We recommend application of fertilizer in April so that the nutrients will be in the root zone when growth resumes in the May. When nutrient deficiencies occur, when additional growth is desired, or when excessive spring rain leaches nutrients early, a second application can be made at the end of May. With tree fruit and woody small fruit, fertilizing after the middle of June is not recommended because it may encourage growth too late in the season. If this occurs, new shoots may not harden off properly and become susceptible to winter injury.

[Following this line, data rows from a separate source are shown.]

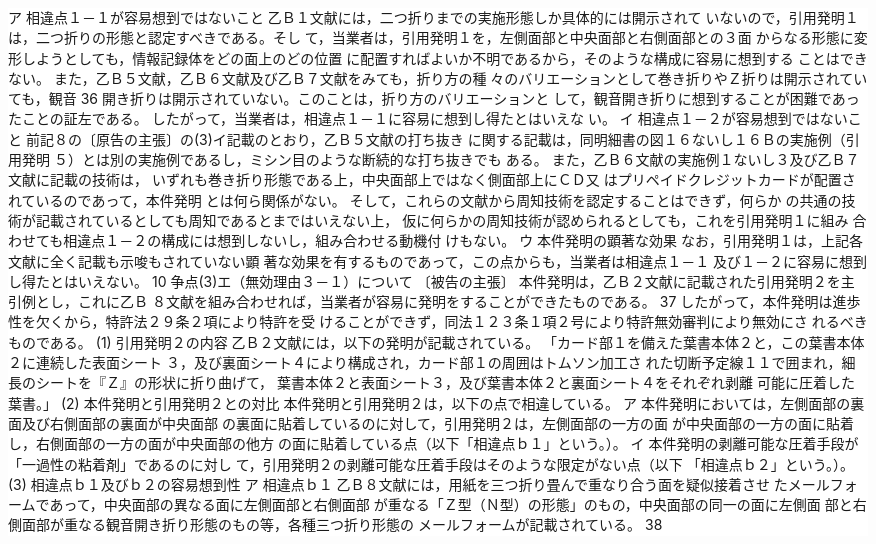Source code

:ア 相違点１－１が容易想到ではないこと 
 乙Ｂ１文献には，二つ折りまでの実施形態しか具体的には開示されて
いないので，引用発明１は，二つ折りの形態と認定すべきである。そし
て，当業者は，引用発明１を，左側面部と中央面部と右側面部との３面
からなる形態に変形しようとしても，情報記録体をどの面上のどの位置
に配置すればよいか不明であるから，そのような構成に容易に想到する
ことはできない。 
 また，乙Ｂ５文献，乙Ｂ６文献及び乙Ｂ７文献をみても，折り方の種
々のバリエーションとして巻き折りやＺ折りは開示されていても，観音
 36 
開き折りは開示されていない。このことは，折り方のバリエーションと
して，観音開き折りに想到することが困難であったことの証左である。 
 したがって，当業者は，相違点１－１に容易に想到し得たとはいえな
い。 
イ 相違点１－２が容易想到ではないこと 
 前記８の〔原告の主張〕の(3)イ記載のとおり，乙Ｂ５文献の打ち抜き
に関する記載は，同明細書の図１６ないし１６Ｂの実施例（引用発明
５）とは別の実施例であるし，ミシン目のような断続的な打ち抜きでも
ある。 
 また，乙Ｂ６文献の実施例１ないし３及び乙Ｂ７文献に記載の技術は，
いずれも巻き折り形態である上，中央面部上ではなく側面部上にＣＤ又
はプリペイドクレジットカードが配置されているのであって，本件発明
とは何ら関係がない。 
 そして，これらの文献から周知技術を認定することはできず，何らか
の共通の技術が記載されているとしても周知であるとまではいえない上，
仮に何らかの周知技術が認められるとしても，これを引用発明１に組み
合わせても相違点１－２の構成には想到しないし，組み合わせる動機付
けもない。 
ウ 本件発明の顕著な効果 
 なお，引用発明１は，上記各文献に全く記載も示唆もされていない顕
著な効果を有するものであって，この点からも，当業者は相違点１－１
及び１－２に容易に想到し得たとはいえない。 
10 争点(3)エ（無効理由３－１）について 
〔被告の主張〕 
 本件発明は，乙Ｂ２文献に記載された引用発明２を主引例とし，これに乙Ｂ
８文献を組み合わせれば，当業者が容易に発明をすることができたものである。
 37 
したがって，本件発明は進歩性を欠くから，特許法２９条２項により特許を受
けることができず，同法１２３条１項２号により特許無効審判により無効にさ
れるべきものである。 
(1) 引用発明２の内容 
 乙Ｂ２文献には，以下の発明が記載されている。 
「カード部１を備えた葉書本体２と，この葉書本体２に連続した表面シート
３，及び裏面シート４により構成され，カード部１の周囲はトムソン加工さ
れた切断予定線１１で囲まれ，細長のシートを『Ｚ』の形状に折り曲げて，
葉書本体２と表面シート３，及び葉書本体２と裏面シート４をそれぞれ剥離
可能に圧着した葉書。」 
(2) 本件発明と引用発明２との対比 
 本件発明と引用発明２は，以下の点で相違している。 
ア 本件発明においては，左側面部の裏面及び右側面部の裏面が中央面部
の裏面に貼着しているのに対して，引用発明２は，左側面部の一方の面
が中央面部の一方の面に貼着し，右側面部の一方の面が中央面部の他方
の面に貼着している点（以下「相違点ｂ１」という。）。 
イ 本件発明の剥離可能な圧着手段が「一過性の粘着剤」であるのに対し
て，引用発明２の剥離可能な圧着手段はそのような限定がない点（以下
「相違点ｂ２」という。）。 
(3) 相違点ｂ１及びｂ２の容易想到性 
ア 相違点ｂ１ 
 乙Ｂ８文献には，用紙を三つ折り畳んで重なり合う面を疑似接着させ
たメールフォームであって，中央面部の異なる面に左側面部と右側面部
が重なる「Ｚ型（Ｎ型）の形態」のもの，中央面部の同一の面に左側面
部と右側面部が重なる観音開き折り形態のもの等，各種三つ折り形態の
メールフォームが記載されている。 
 38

Fertilizing with organic or slow release fertilizers is often less satisfactory on tree fruit and woody small fruit. Nutrients and especially nitrogen are made available continuously throughout the season, which may encourage late growth and increase the possibility of winter injury. The simplest solution is to apply a water soluble fertilizer such as 10-10-10. This fertilizer is readily available at garden centers and it can be used on all fruit. A 10-10-10 fertilizer contains 10% each of nitrogen, phosphorus, and potassium. Specific recommendations for the amount to apply are difficult because of the numerous factors that influence nutrient availability but a general guideline is provided in Table 1. Fertilizer should be spread evenly over the top of the ground under the tree or plant and out as far as the branches spread. Fertilizer should not be applied to strawberries in the spring of fruiting years. Fruit taste will be substantially diminished, strawberries will be softer, and the resulting vigorous vegetative growth will encourage the development of fruit rots.

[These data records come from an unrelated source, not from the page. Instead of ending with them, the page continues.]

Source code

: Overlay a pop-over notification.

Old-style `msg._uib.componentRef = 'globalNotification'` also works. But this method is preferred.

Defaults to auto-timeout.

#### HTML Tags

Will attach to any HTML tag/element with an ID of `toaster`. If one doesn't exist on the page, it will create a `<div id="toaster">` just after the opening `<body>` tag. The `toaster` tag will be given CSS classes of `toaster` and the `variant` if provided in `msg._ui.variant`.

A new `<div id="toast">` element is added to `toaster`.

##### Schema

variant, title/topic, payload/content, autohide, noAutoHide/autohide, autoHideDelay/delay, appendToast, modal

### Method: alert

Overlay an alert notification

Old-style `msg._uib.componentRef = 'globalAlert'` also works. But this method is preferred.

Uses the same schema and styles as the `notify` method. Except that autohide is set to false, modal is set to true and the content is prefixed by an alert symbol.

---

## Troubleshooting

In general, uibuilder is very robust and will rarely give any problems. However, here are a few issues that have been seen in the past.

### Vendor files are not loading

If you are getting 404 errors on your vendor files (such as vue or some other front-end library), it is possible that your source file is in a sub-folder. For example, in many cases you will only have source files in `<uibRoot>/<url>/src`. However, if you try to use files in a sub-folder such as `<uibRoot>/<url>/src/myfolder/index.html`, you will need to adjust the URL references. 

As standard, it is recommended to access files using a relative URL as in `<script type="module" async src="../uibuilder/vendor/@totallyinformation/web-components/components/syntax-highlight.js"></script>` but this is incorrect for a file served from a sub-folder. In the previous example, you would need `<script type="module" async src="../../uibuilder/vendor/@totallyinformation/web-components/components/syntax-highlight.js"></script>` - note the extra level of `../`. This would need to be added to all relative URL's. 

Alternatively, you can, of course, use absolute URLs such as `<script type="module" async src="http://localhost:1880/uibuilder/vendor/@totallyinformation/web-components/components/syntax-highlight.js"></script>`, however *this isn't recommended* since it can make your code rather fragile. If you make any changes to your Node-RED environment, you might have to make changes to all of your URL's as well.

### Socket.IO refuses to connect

Table 1. Fertilizer recommendations for selected fruit crops
|Fruit||Amount of 10-10-10 (Cups/Year of age)||Max. Amount to Apply Per Year|
Planting Fruit Trees and Small Fruit
The best time to plant trees and small fruit plants is as early in the spring as the ground can be appropriately worked. Usually this is early to mid April. Care should be taken not to work the soil too early when it is very wet since soil compaction is likely. Work the soil and apply soil amendments before planting. Early planting allows for root development and growth into the surrounding soil before warm weather creates a large demand by the top for water.
Remove Mulch from Strawberries
Strawberries are mulched in the fall to protect them from cold injury during the winter. Mulch should be removed now to allow leaf development. In the past, gardeners have left mulch on in the spring in the hopes of delaying bloom, thus reducing the chance of frost damage. Recent research has shown that delaying removal of mulch will reduce flowering. Mulch should be retained around the individual plant so that developing strawberries later in the spring will not become dirty and the chance of rot will be reduced. Excess mulch should be placed in the row middles to suppress weeds and make harvesting fruit more pleasant.
Repairing Trellis and Putting up Supports
April is an excellent time to install trellises on both tree fruit and small fruit. This is also an appropriate time to make repairs to existing structures. Shoots will not be growing at this time, so installation and repair around plants will result in minimal damage to the plants.